Erhalten Sie eine schnelle Orientierung zur möglichen Steuerwirkung (IAB/Abschreibung) und finden Sie passende Angebote je nach Investitionshöhe.
Der IAB ist ein Werkzeug zur steuerlichen Gestaltung. Ob und wie stark er wirkt, hängt von Ihrer Situation ab. Unser Tool liefert eine erste Orientierung und zeigt passende Angebote zu Ihrer Investition.
Je nach Voraussetzungen können Sie Ihre Steuerzahlung im aktuellen Jahr reduzieren.
Weniger Steuern bedeutet mehr Spielraum für Eigenkapital, Speicher oder Reserve.
Angebote werden nach Kategorie und Ticket gefiltert – schneller zur passenden Lösung.
Der Investitionsabzugsbetrag (IAB) ermöglicht es, geplante Investitionen steuerlich vorzuziehen und die Steuerlast bereits vor der tatsächlichen Anschaffung zu senken. Gerade bei größeren Investitionen – etwa in erneuerbare Energien – kann dies einen erheblichen Liquiditätsvorteil bringen. Gleichzeitig gelten klare gesetzliche Vorgaben, die bei jeder Planung berücksichtigt werden sollten.

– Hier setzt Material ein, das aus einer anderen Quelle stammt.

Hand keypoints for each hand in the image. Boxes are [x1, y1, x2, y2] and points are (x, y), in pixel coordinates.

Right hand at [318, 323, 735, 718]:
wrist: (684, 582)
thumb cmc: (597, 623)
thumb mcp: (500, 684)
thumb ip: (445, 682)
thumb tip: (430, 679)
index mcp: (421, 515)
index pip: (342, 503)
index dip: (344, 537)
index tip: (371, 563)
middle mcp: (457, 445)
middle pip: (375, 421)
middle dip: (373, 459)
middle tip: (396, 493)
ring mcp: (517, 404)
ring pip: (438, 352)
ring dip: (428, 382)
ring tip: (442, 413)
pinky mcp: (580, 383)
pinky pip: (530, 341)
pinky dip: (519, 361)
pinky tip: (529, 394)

Der Investitionsabzugsbetrag kann grundsätzlich bis zu 50 % der voraussichtlichen Anschaffungs- oder Herstellungskosten
eines geplanten Wirtschaftsguts betragen. Dieser Betrag wird bereits vor der tatsächlichen Investition
steuermindernd vom Gewinn abgezogen.
Die Höhe des IAB ist jedoch nicht unbegrenzt. Sie hängt unter anderem von gesetzlichen Höchstgrenzen,
der Art des Wirtschaftsguts sowie den betrieblichen Voraussetzungen ab.
In der Praxis dient der IAB vor allem dazu, größere Investitionen zeitlich vorzubereiten
und die Steuerlast in einem Jahr mit hohem Gewinn gezielt zu reduzieren.

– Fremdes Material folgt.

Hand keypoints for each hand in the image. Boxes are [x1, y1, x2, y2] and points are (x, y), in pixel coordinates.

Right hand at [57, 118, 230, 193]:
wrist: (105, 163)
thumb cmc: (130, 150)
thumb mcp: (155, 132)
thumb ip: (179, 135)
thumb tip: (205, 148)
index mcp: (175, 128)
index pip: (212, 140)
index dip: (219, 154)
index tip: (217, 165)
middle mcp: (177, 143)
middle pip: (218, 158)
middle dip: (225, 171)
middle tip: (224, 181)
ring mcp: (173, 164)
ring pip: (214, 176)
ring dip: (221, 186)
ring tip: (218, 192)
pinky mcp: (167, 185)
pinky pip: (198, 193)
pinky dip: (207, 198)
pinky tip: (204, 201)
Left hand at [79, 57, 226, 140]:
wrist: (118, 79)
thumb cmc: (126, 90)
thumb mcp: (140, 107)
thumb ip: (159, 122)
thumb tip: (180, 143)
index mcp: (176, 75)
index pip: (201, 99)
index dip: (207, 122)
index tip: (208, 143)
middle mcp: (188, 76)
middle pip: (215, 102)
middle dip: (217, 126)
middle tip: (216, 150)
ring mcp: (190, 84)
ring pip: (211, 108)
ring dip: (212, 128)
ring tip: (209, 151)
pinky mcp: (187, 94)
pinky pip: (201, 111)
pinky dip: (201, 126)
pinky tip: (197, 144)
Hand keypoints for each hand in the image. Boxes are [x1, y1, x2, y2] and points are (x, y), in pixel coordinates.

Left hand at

Unser Rechner stellt diese Logik vereinfacht dar und liefert eine realistische Orientierung,
ersetzt jedoch keine individuelle steuerliche Prüfung.

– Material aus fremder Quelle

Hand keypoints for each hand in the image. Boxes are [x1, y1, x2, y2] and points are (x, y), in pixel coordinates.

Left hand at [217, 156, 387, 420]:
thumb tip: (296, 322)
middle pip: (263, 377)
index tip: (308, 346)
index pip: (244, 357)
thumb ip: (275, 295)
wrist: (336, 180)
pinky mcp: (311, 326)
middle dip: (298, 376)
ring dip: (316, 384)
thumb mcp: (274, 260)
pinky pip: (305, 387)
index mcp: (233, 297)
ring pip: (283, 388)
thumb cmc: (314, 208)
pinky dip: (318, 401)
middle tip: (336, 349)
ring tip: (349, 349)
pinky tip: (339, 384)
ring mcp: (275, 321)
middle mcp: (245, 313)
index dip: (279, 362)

Der Investitionsabzugsbetrag kann für bewegliche, abnutzbare Wirtschaftsgüter gebildet werden,
die betrieblich genutzt werden und steuerlich relevante Einkünfte erzielen.
Für viele Privatpersonen ist dies insbesondere bei Investitionen in erneuerbare Energien relevant.
Typische Beispiele aus der Praxis sind:
– Photovoltaik-Dachanlagen, sofern sie steuerlich als eigenständiges Wirtschaftsgut gelten und Stromerträge erzielt werden
– Batteriespeicher, wenn sie funktional der betrieblichen Nutzung der PV-Anlage dienen
– Windkraftanlagen, insbesondere kleinere oder gemeinschaftlich betriebene Anlagen mit Einspeisung ins Netz
– Technische Zusatzkomponenten wie Wechselrichter, Steuerungs- oder Überwachungssysteme
Voraussetzung ist immer eine konkrete Investitionsabsicht sowie die fristgerechte Umsetzung der Investition.
Die steuerliche Einordnung sollte im Zweifel mit fachkundiger Beratung abgestimmt werden.